Salju mengangguk. Ia mengangkat pandangannya dan tersenyum, tidak ingin memberati orang tuanya dengan tangisan lagi. Suara pintu terbuka membuat keduanya menoleh. Tama dengan pakaian kerjanya tersenyum berjalan ke arah mereka, menarik kursi dan duduk di samping tempat tidur.

"Udah mendingan?"

"Iya, Pa." Salju menunduk lagi. Ia merasakan kepalanya diusap pelan oleh papanya.

"Nggak masuk kuliah, kan?"

Salju terkekeh. "Nggak, Pa. Muka bengkak kayak gini, malu banget."

Tama tersenyum.

"Papa, kok, belum berangkat?"

"Ada yang ketinggalan tadi jadi balik lagi. Sekalian nengok kamu ternyata udah bangun. Kemarin seharian belum ngobrol."

Salju tahu apa 'ngobrol' yang dimaksud papanya. Berada di tengah orang tuanya seperti itu membuat Salju waswas. Terlebih saat helaan napas Tama yang terdengar lelah, juga tatapan kesedihan yang diarahkan padanya.

Tama berpindah duduk ke tepi tempat tidur agar lebih dekat dengan Salju. "Papa sedih lihat keadaan kamu kemarin. Papa sama Mama membesarkanmu hampir 20 tahun, nggak pernah sama sekali berniat menyakiti kamu dengan memukul sampai seperti itu. Tapi dia yang baru kenal kamu, sudah berani memukul anak Papa."

Salju menunduk, memejamkan mata beberapa saat. Ada rasa sedih yang tidak bisa ia sepelekan. Ucapan mamanya tadi masih terngiang, ditambah Tama meluncurkan kata-kata kekecewaan membuat Salju meringis pelan. Rasa bersalah karena ia tidak menjaga dirinya dengan baik seketika muncul.

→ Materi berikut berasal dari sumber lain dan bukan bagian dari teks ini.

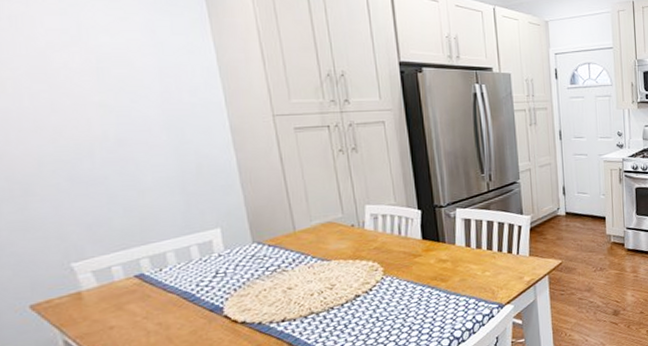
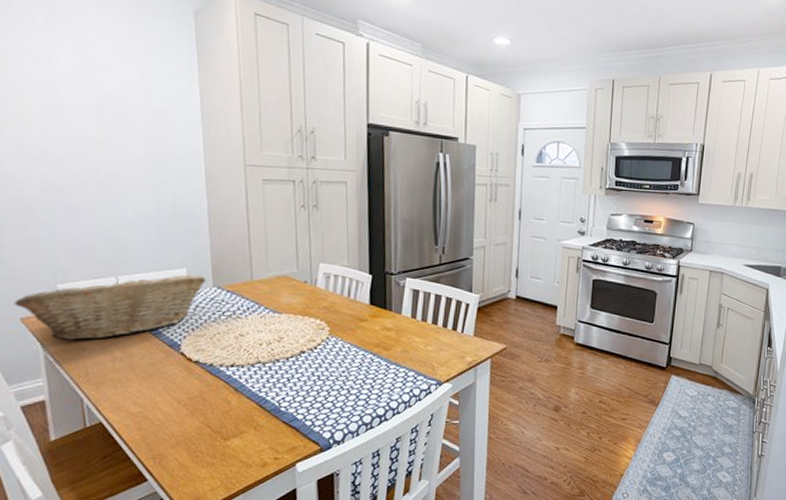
fruit basket: none [20,232,244,322] -> present [14,274,206,341]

"Maaf, Pa. Salju ngeyel waktu Papa nyuruh Salju ajak dia ke rumah."

Salju tahu mengapa papanya menyuruh membawa Rinto, karena penilaian orang tua memang sangat penting. Mungkin naluriah, jika orang tua bisa memastikan lelaki yang baik untuk anaknya. Kedua mata Salju mulai merebak. Begitupun kedua mata yang sedang ia tatap. Di balik senyum Tama, Salju tahu papanya sangat kecewa. Kesedihan seorang pria karena anaknya disakiti pria lain. Kedua tangannya memeluk tubuh papanya, memeluk kekecewaan itu dengan sebuah air mata permintaan maaf.